[[ Passage provided open ]]
How to calculate variant length for each sample
2
0
Entering edit mode
8 months ago
lz1903 • 0

Hi,

I want to see the max, min, median, mean lengths of variants for each sample. Is there any tool I can use or I can just calculate from vcf files? I have used RGT tools vcfstats but only got histgram of the distribution.

genome • 585 views
1
Entering edit mode
8 months ago

using bioalcidaejdk http://lindenb.github.io/jvarkit/BioAlcidaeJdk.html

with the file 'biostar.code' (I'm too lazy to do the median depth )

class Stat {
Integer min;
Integer max;
long count;
double sum;
};

final Map<String,Stat> hash = new HashMap<>();
hash.put(sn,new Stat());
}
stream().forEach(V->{
for(final String sn:hash.keySet()) {
final Genotype gt = V.getGenotype(sn);
if(gt.isNoCall() || gt.isHomRef()) continue;
Stat stat = hash.get(sn);
final int len = V.getLengthOnReference();
if(stat.min==null || stat.min.intValue()>len) stat.min = len;
if(stat.max==null || stat.max.intValue()<len) stat.max = len;
stat.sum+=len;
stat.count++;
}
});

for(final String sn:hash.keySet()) {
Stat stat = hash.get(sn);
if(stat.count==0L) continue;
println(sn+" "+stat.min+" "+stat.max+" "+(stat.sum/stat.count));
}


usage: (sample / min / max /mean )

java -jar dist/bioalcidaejdk.jar -f biostar.code src/test/resources/test_vcf01.vcf
S3 1 5 1.1839080459770115
S4 1 5 1.1744186046511629
S5 1 5 1.1975308641975309
S6 1 5 1.1948051948051948
S1 1 3 1.0909090909090908
S2 1 5 1.2083333333333333

0
Entering edit mode
8 months ago

I think one way to do this is to list both the REF and ALT, then subtract the lengths of each accordingly. Feels naive a bit, but I think it works just fine:

wget https://raw.githubusercontent.com/everestial/VCF-Simplify/master/exampleInput/input_test.vcf

# Extract the REF and the ALT
cat input_test.vcf | grep -v '^#' | cut -f 4,5 > alts.txt

# Compute lengths of each REF/ALT pair.
cat alts.txt | python size.py > len.txt

# Compute the statistics
cat len.txt | datamash mean 1 median 1 min 1 max 1


prints:

2.3435582822086 1   1   81


where size.py is a simple python script I just wrote (might be incorrect though since I just typed it all out in a single go, start there if not corrrect):

import sys
for line in sys.stdin:
ref, alts = line.strip().split()
for alt in alts.split(","):
size = abs(len(ref) - len(alt))
print (size + 1)


the above will count deletions the same way as insertions - the lengths are computed relative to the reference rather than the length of the variant itself)

1
Entering edit mode

I think one way to do this is to list both the REF and ALT

doesn't work when the END is specified in the INFO field (for SV)

0
Entering edit mode

ah yes, looks like I've failed to consider that case.
[[ Passage provided closed ]]
[[ Excerpted records open ]]
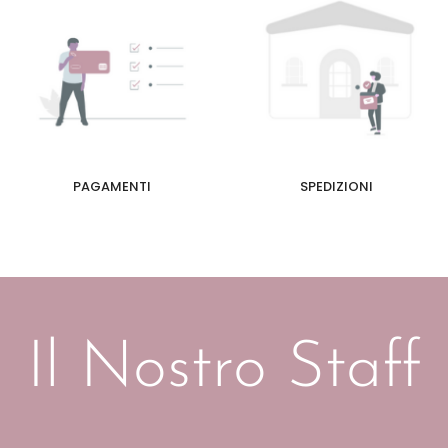
PAGAMENTI
SPEDIZIONI
Il Nostro Staff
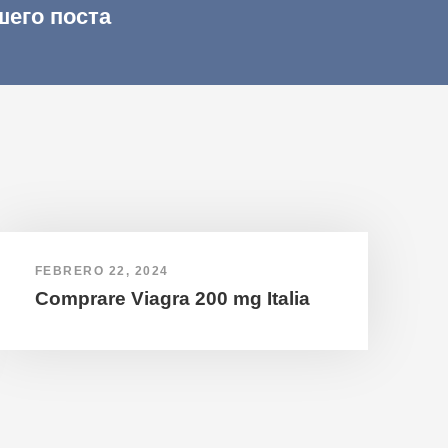
шего поста
FEBRERO 22, 2024
Comprare Viagra 200 mg Italia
[[ Excerpted records closed ]]
— Brief 1 —
Answer these from the forum thread:
(a) Which RGT tool did the person asking already try, and what did it produce?
(b) What is the name of the file that holds the bioalcidaejdk code?
(c) According to the later reply, when does listing both the REF and ALT fail to work?
— Brief 2 —
Translate this sentence from the forum thread into Spanish: "I think one way to do this is to list both the REF and ALT, then subtract the lengths of each accordingly."
— Brief 3 —
Return the part of the forum thread between "where size.py is" and "abs(len(ref) - len(alt))", inclusive.

— Answer section 1 —
(a) vcfstats, which produced only a histogram of the distribution.
(b) 'biostar.code'
(c) When the END is specified in the INFO field (for SV).

— Answer section 2 —
Creo que una forma de hacerlo es listar tanto el REF como el ALT y luego restar las longitudes de cada uno según corresponda.

— Answer section 3 —
where size.py is a simple python script I just wrote (might be incorrect though since I just typed it all out in a single go, start there if not corrrect):

import sys
for line in sys.stdin:
ref, alts = line.strip().split()
for alt in alts.split(","):
size = abs(len(ref) - len(alt))